Le projet de réforme du droit de la famille d’Élisabeth Guigou réactive le débat sur l’accouchement sous X ; ce débat se situe entre les revendications des organisations de droits des femmes d’une part, des porte-paroles du droit des enfants abandonnés, d’autre part.
Malgré les aménagements de la loi de 1993, un douloureux antagonisme demeure entre le droit à l’anonymat d’une femme qui accouche sous X et le risque d’un enfant de se voir privé de sa filiation, ce qui contrevient à l’article 7 de la Convention internationale des droits de l’enfant.
Connaître ses origines est un droit pour l’enfant. La souffrance ou l’angoisse chez une jeune femme ou jeune fille contrainte de recourir à l’abandon doit être également prise en compte.

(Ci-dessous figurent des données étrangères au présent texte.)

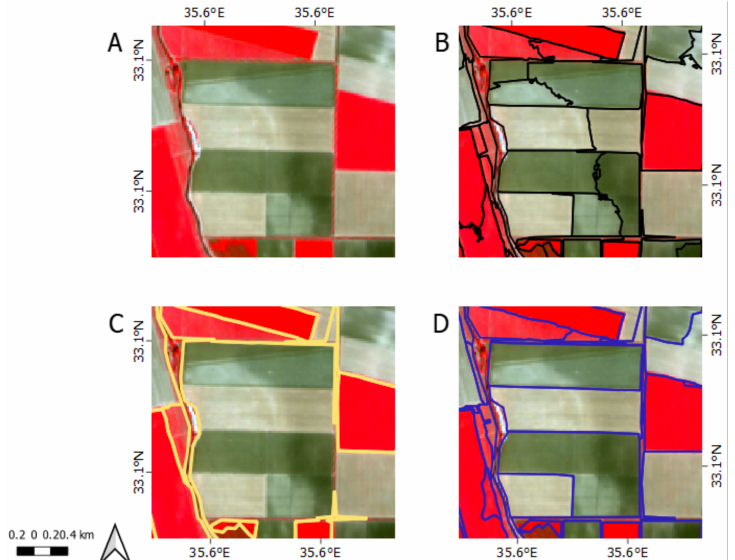
Figure 8. An example of mean shift segmentation output using the blue, red, and NIR bands as input and high/low spectral and spatial parameters. ( A ) Input image (the green, red, and NIR bands). ( B ) Segmentation output using high emphasis on the spectral characteristic and low emphasis on the spatial characteristic (Combination 2). ( C ) Segmentation output using low emphasis on the spectral characteristic and high emphasis on the spatial characteristic (Combination 3). ( D ) Segmentation output using high emphasis on the spectral and spatial characteristics (Combination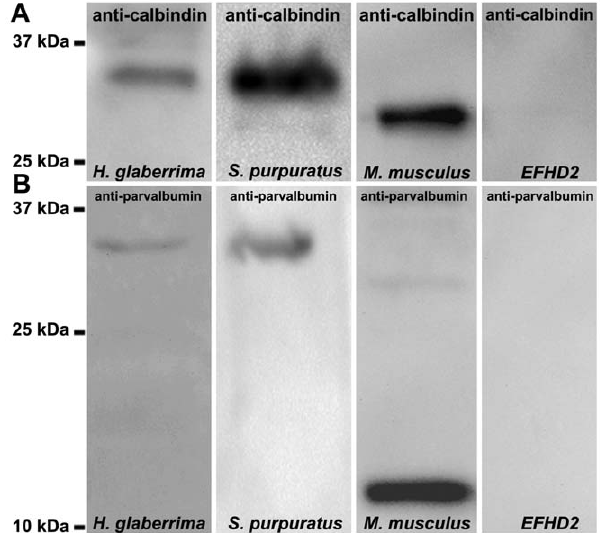
Figure 7. Western blot of holothurian and echinoid radial nerve cords preparations using anti-calbindin 1 and anti- parvalbumin. (A) A 32 kDa immunoreactive band to anti-calbindin 1 was observed in H. glaberrima and L. variegatus radial nerve cords homogenates. A 28 kDa immunoreactive band corresponding to calbindin 1 was observed in the rat kidney positive control and no immunoreactive bands were observed in the synthetic peptide of an EF-hand domain-containing protein negative control. (B) A 32 kDa immunoreactive band to anti-calbindin 1 was observed in H. glaberrima and L. variegatus radial nerve cords homogenates. A 12 kDa major immunoreactive band corresponding to calbindin 1 was observed in the rat skeletal muscle positive control and no immunoreactive bands were observed in the synthetic peptide of an EF-hand domain- containing protein negative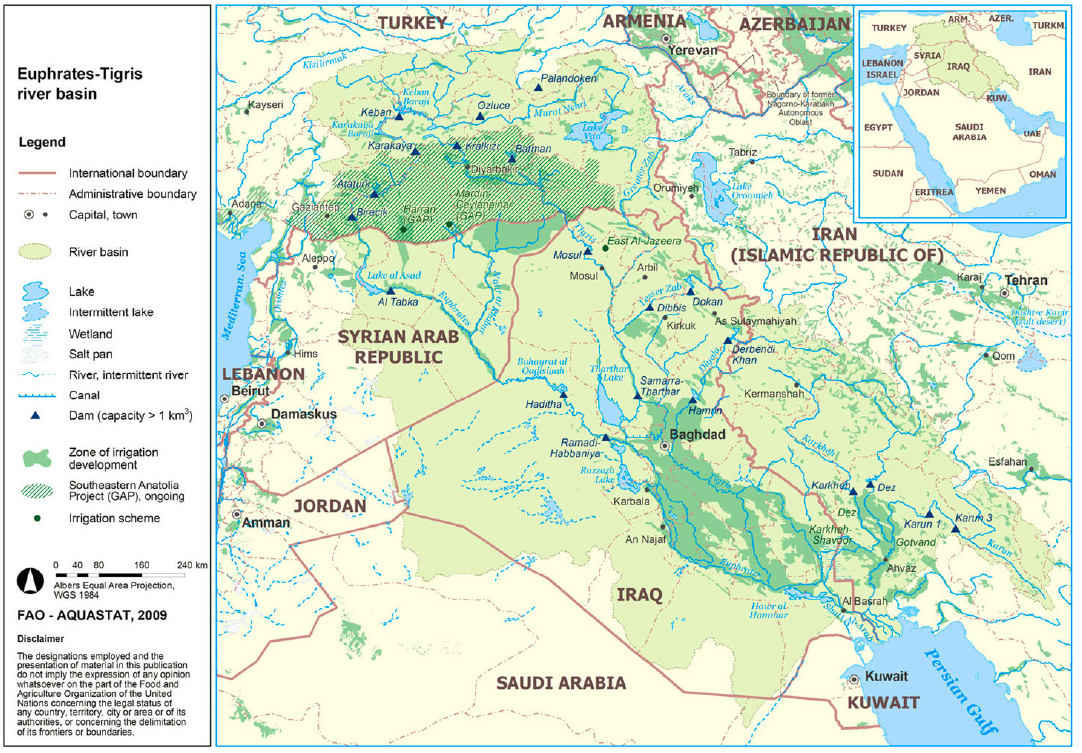
Figure 1. Euphrates—Tigris River Basin. (FAO-AQUASTAT: AQUASTAT Main Database, Food and Agriculture Organization of the United Nations 2009) [67].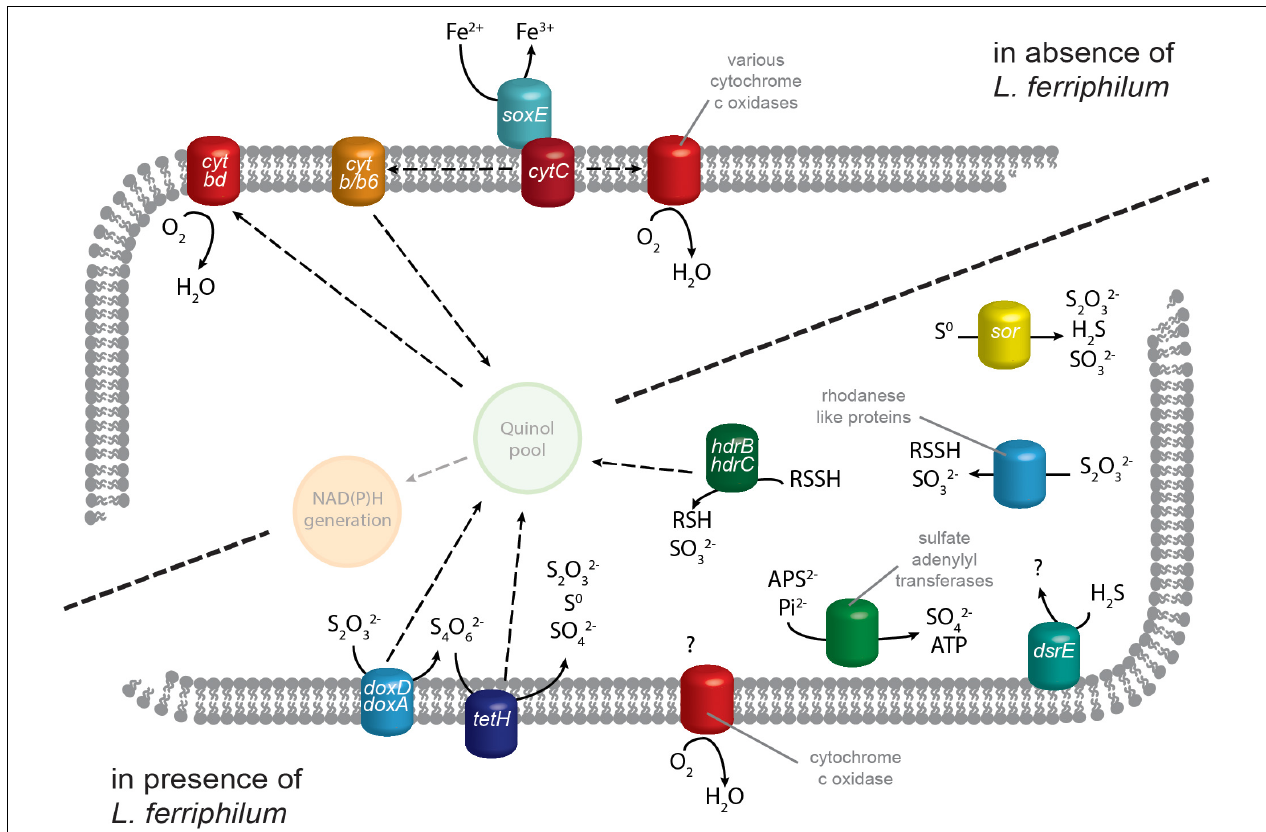
FIGURE 3 | Proposed model of S. thermosulfidooxidans transcript regulation of genes related to energy generation. Iron oxidation systems and electron transport by cytochromes has a greater number of RNA transcripts in the absence of the strong iron oxidizer L. ferriphilum . In its presence, S. thermosulfidooxidans instead has higher transcript numbers for genes contributing to ISC oxidation plus one cytochrome c oxidase complex. Quinone pool and NAD(P)H generation are depicted translucently for comprehension, but corresponding genes were not analyzed in this study. Solid arrows represent metabolic reactions while dashed arrows indicate the relocation of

Cependant, à court et long terme, il s’agit de dépasser ce conflit de droit. Les solutions législatives, comme les mesures sociales d’accompagnement, devront travailler à concilier la possibilité pour l’enfant de connaître les débuts de son histoire familiale -adoption ou pas- et la nécessité pour la mère d’être protégée par l’anonymat. Cela pourrait se faire en instituant l’établissement, à la maternité comme à la DASS, d’un dossier accessible à l’enfant qui le demanderait. Ce dossier contiendrait des éléments (non identifiants) suffisants pour reconstituer au mieux « l’histoire de la naissance ». Pour la mère, le délai de rétractation pourrait être maintenu à trois mois, avec un accompagnement et une information optimale par des intervenants compétents dans le cheminement de sa prise de décision.
Surtout, un « principe de discrétion » pourrait être substitué au secret absolu de l’anonymat, préjudiciable à l’enfant mais aussi, à plus long terme, peut-être, à la mère. Ainsi les instances qualifiées seraient plus à même d’aider un jour un enfant dans l’éventuelle recherche de ses parents biologiques. En tout état de cause la révélation de l’identité de la mère doit rester subordonnée à l’accord de celle-ci
Ces propositions de compromis évitent d’enfermer les situations dans un cadre irréversible et d’hypothéquer l’avenir de part et d’autre. Elles constituent des solutions transitoires conformes aux intérêts de la mère et de l’enfant, conformément à l’évolution de la société vers plus de droit mais aussi plus de responsabilisation des individus.
Ces aménagements auraient aussi pour effet de lever les obstacles rencontrés aujourd’hui par un père dans la recherche de son enfant né sous X.